While the 2017 image showed this brightest area slightly offset from predicted positions, by 2018 it realigned as expected, lending support to prevailing theoretical models about matter around black holes.

These results, published in Astronomy & Astrophysics, also relate to a significant aspect of M87*: its immense plasma jets stretching thousands of light-years into space. In 2021, EHT observations of light polarization near M87* revealed the presence of strongly magnetized gas.

black-hole-evolution-7552e3c804c5155dad2803bac3f68846.jpg — Comparing EHT results from 2017 that were re-analysed using a Bayesian approach (left), to observations made in 2018 (right), astronomers can begin to understand how the black hole M87* evolves over time. (Courtesy: Ilje Cho)

High-Resolution Black Hole Imaging with a Global Telescope Array

Achieving such detailed black hole views requires linking radio telescopes worldwide.
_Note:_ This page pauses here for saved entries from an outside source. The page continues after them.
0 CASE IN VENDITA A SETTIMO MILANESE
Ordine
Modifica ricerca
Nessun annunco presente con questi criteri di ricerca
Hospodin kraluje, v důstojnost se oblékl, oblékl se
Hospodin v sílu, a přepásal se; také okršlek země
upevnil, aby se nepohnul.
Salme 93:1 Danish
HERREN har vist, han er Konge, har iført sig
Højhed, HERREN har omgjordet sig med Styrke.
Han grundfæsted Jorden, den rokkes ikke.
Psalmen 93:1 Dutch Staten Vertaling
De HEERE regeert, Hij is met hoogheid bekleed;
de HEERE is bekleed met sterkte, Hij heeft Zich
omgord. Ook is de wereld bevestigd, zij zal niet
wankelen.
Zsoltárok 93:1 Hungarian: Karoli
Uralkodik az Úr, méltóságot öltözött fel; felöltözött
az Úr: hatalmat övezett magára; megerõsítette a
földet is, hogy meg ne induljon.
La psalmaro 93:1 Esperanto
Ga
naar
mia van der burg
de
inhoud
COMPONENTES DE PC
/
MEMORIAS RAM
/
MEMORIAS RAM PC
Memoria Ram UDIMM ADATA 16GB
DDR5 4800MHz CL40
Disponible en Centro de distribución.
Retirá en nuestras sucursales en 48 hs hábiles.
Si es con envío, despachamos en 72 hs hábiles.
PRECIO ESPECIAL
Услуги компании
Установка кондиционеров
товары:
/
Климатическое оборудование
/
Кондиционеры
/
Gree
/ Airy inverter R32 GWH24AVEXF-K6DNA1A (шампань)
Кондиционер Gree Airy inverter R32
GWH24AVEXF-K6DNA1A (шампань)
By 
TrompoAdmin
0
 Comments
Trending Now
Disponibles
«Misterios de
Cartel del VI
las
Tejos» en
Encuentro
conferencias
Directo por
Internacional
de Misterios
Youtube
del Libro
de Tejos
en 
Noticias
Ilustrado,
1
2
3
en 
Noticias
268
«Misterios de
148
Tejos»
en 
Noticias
The EHT utilizes very long baseline interferometry (VLBI), connecting observatories across continents including North and South America, Europe, Antarctica, and Asia.

This coordination essentially forms an Earth-sized virtual telescope, capable of resolving features as tiny as a few tens of micro-arcseconds, comparable to spotting a coin on the Moon from Earth.

Key contributors to this research network include the Atacama Large Millimeter Array (ALMA) in Chile, the South Pole Telescope (SPT) in Antarctica, and the James Clerk Maxwell Telescope (JCMT) in Hawaii.

Data gathered from these facilities are combined and analyzed at research centers like the Max-Planck-Institut für Radioastronomie in Germany and the MIT Haystack Observatory in the USA.

Upcoming Advances in Black Hole Studies

Current work by the EHT scientists focuses on examining data from 2021 and 2022 to improve understanding of black hole accretion phenomena. Future research will emphasize observing changes in the polarization of emitted light over time, offering richer insights into extreme gravity, magnetized plasma environments, and jet dynamics near black holes.